We often hear that a couple “decided to get divorced.” Sometimes there is mutual agreement, but most of the time, it is one person driving the decision. I often see scenarios where one person has their foot out the door, and the other is arguing with them about how great the marriage is. Unfortunately, this pattern rarely ends the way the committed partner wants.
This article is mostly advice for the committed partner. If your partner with one foot out the door wants to end the marriage, how great you think things are doesn’t matter much. It takes two to tango. Arguing over the “facts” at this point rarely makes things better. Defending yourself as the committed partner (even if you are sure you are “right”) usually doesn’t end well. What can end well is listening to the leaning-out partner and understanding what they would like to see changed. It helps if the committed partner tries to take some responsibility where they can genuinely self-reflect and see their partner’s perspective. Whether you want to be right or happy often comes up in couples counseling.

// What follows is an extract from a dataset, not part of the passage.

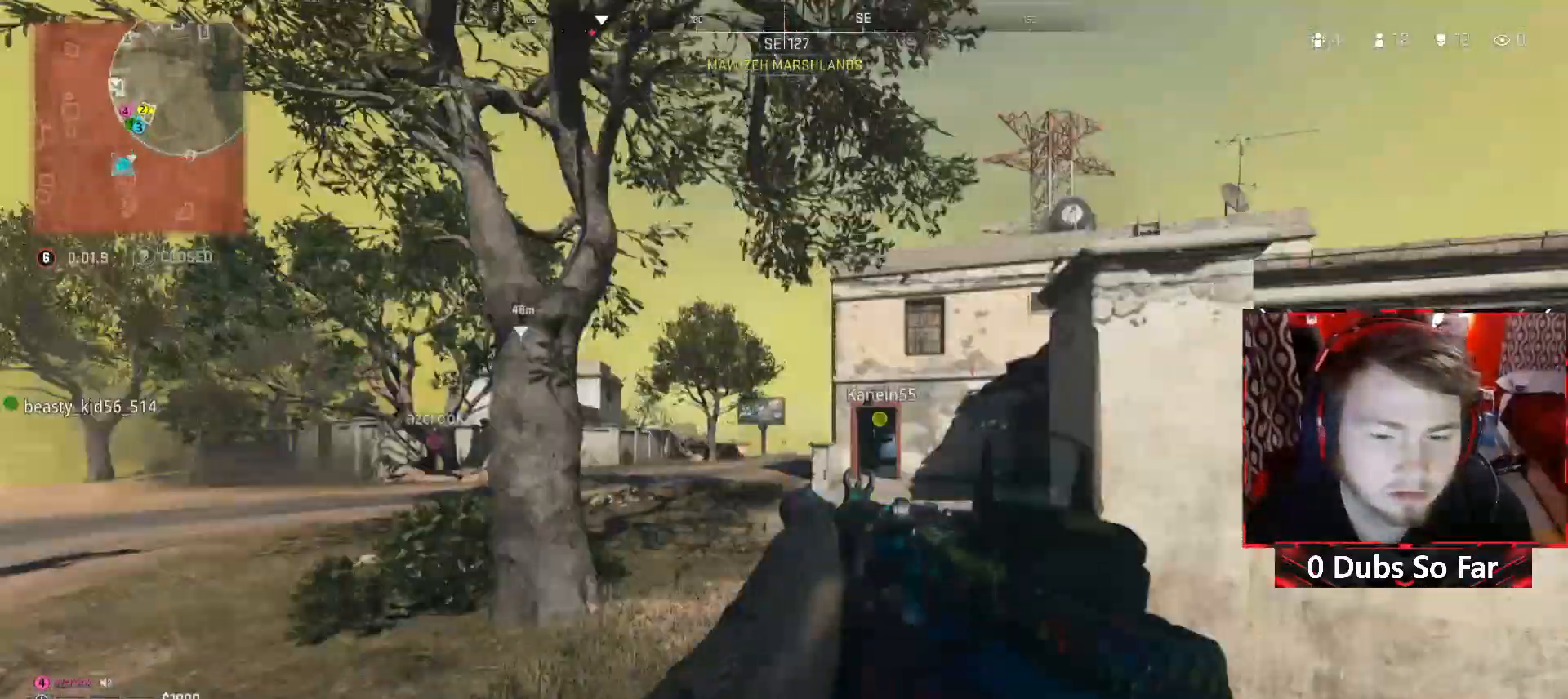
{"buttons": [], "left_stick": "up-left", "right_stick": "center", "events": [[50, "left_stick", "up"], [50, "right_stick", "center"], [117, "left_stick", "up-right"], [250, "left_stick", "center"], [317, "left_stick", "left"], [417, "left_stick", "up-left"]]}
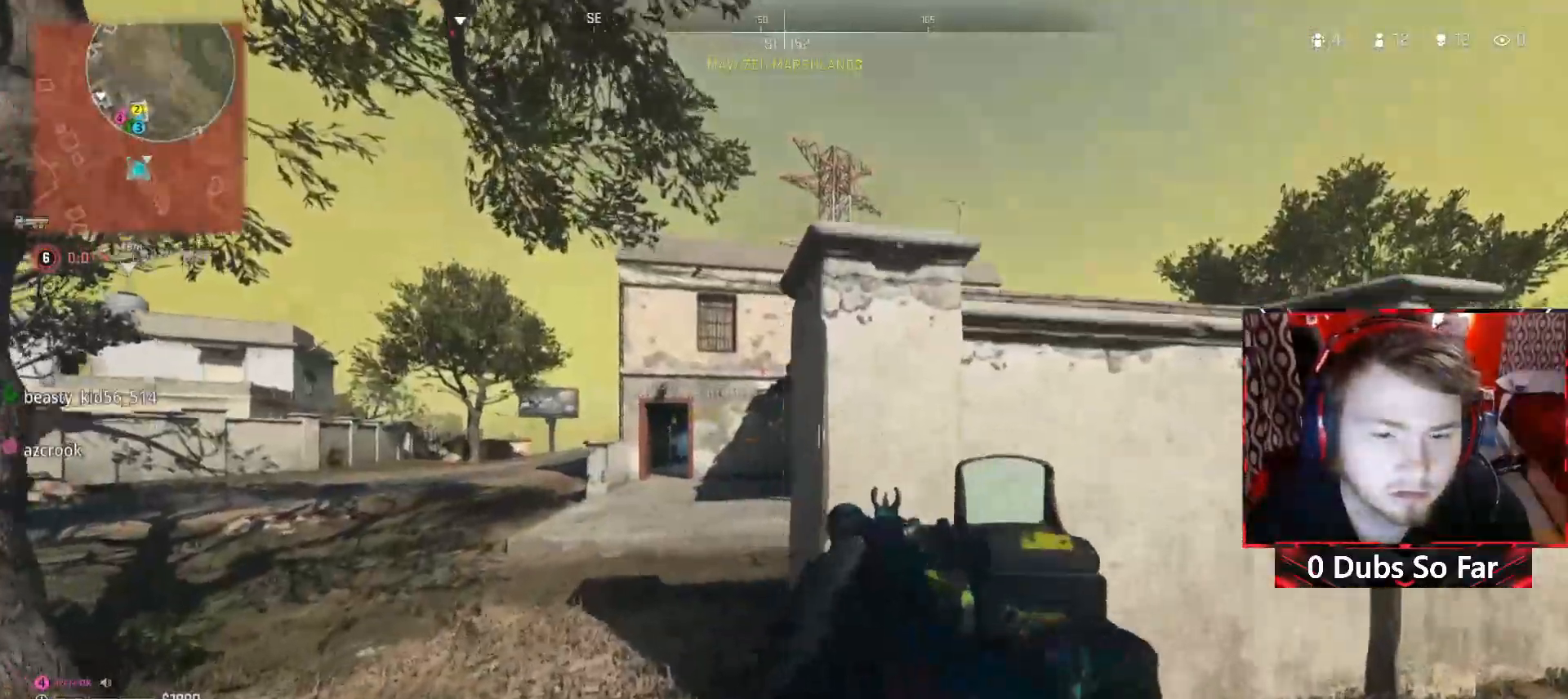
{"buttons": [], "left_stick": "up", "right_stick": "center", "events": [[183, "right_stick", "right"], [317, "right_stick", "center"], [417, "left_stick", "up"]]}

Focusing on being right often leads to unhappiness.
When the leaning-out partner asks for space, could you give it to them? Many people make the mistake of being asked for space and try even harder and smother their partner because they are afraid. This behavior does not typically come across as respectful or attractive. If your partner asks for space, ask them what communication they want, listen, and follow their guidance.
These are just a few quick pointers, but the biggest thing to remember is that it only takes one person to end a relationship, so arguing with your partner if they are about to leave rarely works well for the person who wants things to work out.